“东京还真是小呢,小到因缘巧合之下就能碰见意想不到的人。”五条悟三五两下就解决了手中的冰淇淋,将甜筒外的包装揉成一团扔进了垃圾桶里。
在他将魔爪伸向自己时,清水春屿手忙脚乱地从卫衣的小兜里掏出纸巾递过去,沉思:“应该不是巧合。
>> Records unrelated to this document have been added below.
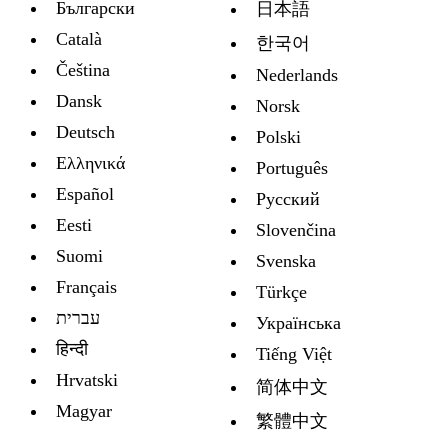
Български
日本語
Català
한국어
Čeština
Nederlands
Dansk
Norsk
Deutsch
Polski
Ελληνικά
Português
Español
Русский
Eesti
Slovenčina
Suomi
Svenska
Français
Türkçe
עברית
Украïнська
हिन्दी
Tiếng Việt
Hrvatski
简体中文
Magyar
繁體中文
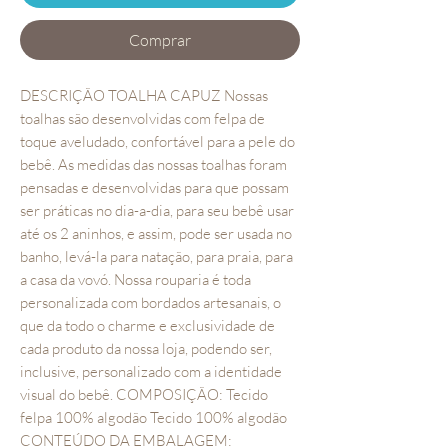
Comprar
DESCRIÇÃO TOALHA CAPUZ Nossas
toalhas são desenvolvidas com felpa de
toque aveludado, confortável para a pele do
bebê. As medidas das nossas toalhas foram
pensadas e desenvolvidas para que possam
ser práticas no dia-a-dia, para seu bebê usar
até os 2 aninhos, e assim, pode ser usada no
banho, levá-la para natação, para praia, para
a casa da vovó. Nossa rouparia é toda
personalizada com bordados artesanais, o
que da todo o charme e exclusividade de
cada produto da nossa loja, podendo ser,
inclusive, personalizado com a identidade
visual do bebê. COMPOSIÇÃO: Tecido
felpa 100% algodão Tecido 100% algodão
CONTEÚDO DA EMBALAGEM:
那天发生的事没没过去多久,他们大概率不会立刻就走,还会等待一下。”
“电视上不是播放过吗,凶手一般都会重返自己的犯罪现场,再欣赏手中的杰作。”
五条悟咧开嘴,学着刚才夏油杰的动作乱揉清水春屿的头发:“你一个小鬼每天都在电视上看些什么啊?”
“如果换成是别的小孩,好不容易出来玩一次结果大人们还是在忙工作,一定会哭闹不止胡搅蛮缠吧。你还真是不一样呢,春屿~”
一大一小闲谈着,五条悟哦呀了一声:“已经解决了,简直弱到不忍直视呢。”
顺着他的视线,清水春屿望过去。
在快要西沉的光线下,年轻的黑发男高和上了年纪的中年大叔勾肩搭背,一副哥俩好的姿态,而中年大叔冷汗直下,瞳孔涣散。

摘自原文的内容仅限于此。